The reason this advice doesn’t translate to a roleplaying game is that RPGs and theatrical improv have fundamentally different narrative structures.
In an RPG, the GM creates the world and the players take on the roles of characters who live in that world. The GM’s fundamental role is to be an arbiter of the fictional reality. From a game perspective, this is much more like 20 Questions than a theatrical improv game: There is a fundamental “truth” (e.g., the object selected in 20 Questions or what the Black Lich’s hiding place is) that the GM knows and which is being communicated to the players.
While you can technically play 20 Questions while always saying Yes, you’ve fundamentally broken the game.
So the improv-style Always Say Yes to Worldbuilding doesn’t work in an RPG. What if we change the target to something like Always Say Yes to Player Plans? This is probably getting us closer to something useful, but it still doesn’t hold up to scrutiny. For a simple example, someone might say, “I cast a spell and teleport back to Dweredell!” Okay… but does your character actually have a spell that does that? RPGs have rules that mechanically define characters and what they can (and, importantly, can’t) do.
In addition to a character mechanically lacking the ability they need to do something, you’ve also got world state (e.g., there’s a teleport interdiction field here) and NPC actions (e.g., someone counterspells the teleport) that can negate player intention.
SAY YES OR ROLL THE DICE
This is where Say Yes or Roll the Dice comes from. This can be more accurately understood as Say Yes Unless the Mechanics Say No (since not all mechanics use diced outcomes), but even that can still be misleading in an RPG with a GM because there can be non-mechanical reasons why a player’s proposed action won’t work (e.g., they want to go to the mage’s guild, but the GM knows there’s no mage’s guild in this village).
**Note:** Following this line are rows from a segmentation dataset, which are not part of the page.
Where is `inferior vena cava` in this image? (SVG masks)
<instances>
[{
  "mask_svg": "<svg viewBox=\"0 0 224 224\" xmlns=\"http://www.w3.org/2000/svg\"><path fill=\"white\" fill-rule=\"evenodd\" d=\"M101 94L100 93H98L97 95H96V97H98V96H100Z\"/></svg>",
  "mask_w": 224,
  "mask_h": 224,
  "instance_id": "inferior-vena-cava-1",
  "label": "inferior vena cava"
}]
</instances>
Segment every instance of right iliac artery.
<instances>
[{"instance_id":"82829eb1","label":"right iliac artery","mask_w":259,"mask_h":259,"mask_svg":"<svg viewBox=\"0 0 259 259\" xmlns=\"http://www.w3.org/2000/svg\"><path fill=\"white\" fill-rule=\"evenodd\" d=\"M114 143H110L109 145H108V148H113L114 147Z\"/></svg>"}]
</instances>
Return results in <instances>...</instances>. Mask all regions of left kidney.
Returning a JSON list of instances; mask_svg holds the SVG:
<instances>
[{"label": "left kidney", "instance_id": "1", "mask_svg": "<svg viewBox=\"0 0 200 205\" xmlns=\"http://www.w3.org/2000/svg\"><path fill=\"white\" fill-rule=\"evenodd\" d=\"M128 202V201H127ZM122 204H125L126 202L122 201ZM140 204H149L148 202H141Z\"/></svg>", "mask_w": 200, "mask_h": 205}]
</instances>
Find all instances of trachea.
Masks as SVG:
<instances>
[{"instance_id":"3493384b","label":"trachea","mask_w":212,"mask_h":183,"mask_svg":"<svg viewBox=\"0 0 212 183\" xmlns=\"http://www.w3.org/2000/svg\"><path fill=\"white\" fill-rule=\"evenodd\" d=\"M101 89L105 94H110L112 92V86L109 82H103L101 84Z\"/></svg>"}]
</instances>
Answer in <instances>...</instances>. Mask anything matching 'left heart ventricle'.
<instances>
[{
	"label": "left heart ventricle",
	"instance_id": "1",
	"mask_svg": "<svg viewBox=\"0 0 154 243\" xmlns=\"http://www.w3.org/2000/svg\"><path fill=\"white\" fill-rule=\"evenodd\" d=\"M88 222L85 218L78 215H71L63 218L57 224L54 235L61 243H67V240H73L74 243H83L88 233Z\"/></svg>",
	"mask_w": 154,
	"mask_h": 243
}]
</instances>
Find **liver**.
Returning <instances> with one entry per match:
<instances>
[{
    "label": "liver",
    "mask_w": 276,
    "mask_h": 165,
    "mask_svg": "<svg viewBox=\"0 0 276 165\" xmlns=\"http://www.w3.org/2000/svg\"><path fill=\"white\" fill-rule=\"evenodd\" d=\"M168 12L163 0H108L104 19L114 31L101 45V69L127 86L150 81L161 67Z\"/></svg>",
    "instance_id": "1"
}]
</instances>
Say Yes or Roll the Dice, however, is a maxim that comes from storytelling games. Unlike roleplaying games, in which the mechanical decisions of the players are directly associated to the decisions of their characters (thus making the game play decisions inherently an act of roleplaying), STGs are narrative tabletop games in which the mechanics determine which player has narrative authority (or narrative control) in determining an outcome.
In a storytelling game, therefore, Say Yes or Roll the Dice is a fundamental maxim because it’s expressing the central dynamic of the game: Either agree that something is true OR disagree and use the narrative control mechanics to determine who’s right. (And this is true whether the game has a GM or not.)
Some storytelling games also have a structure much closer to theatrical improv, which often brings straight up Yes, and… principles back into play, too.
But here, too, we’re still circling a central question: Why should you say Yes sometimes, but roll the dice other times? How do you know when to say No?
DEFAULT TO YES
This is why I prefer the principle of Default to Yes, which can be expanded as, “When the player say they want to do something, you should default to letting them do it unless you have a specific and interesting reason not to.”
And, furthermore, if there’s a reason not to Default to Yes, then use the Spectrum of GM Fiat to find responses that are more productive than a flat No.
- Yes
- Yes, but…
- No, but…
- No
Matt Mercer’s “You can certainly try” line is useful here.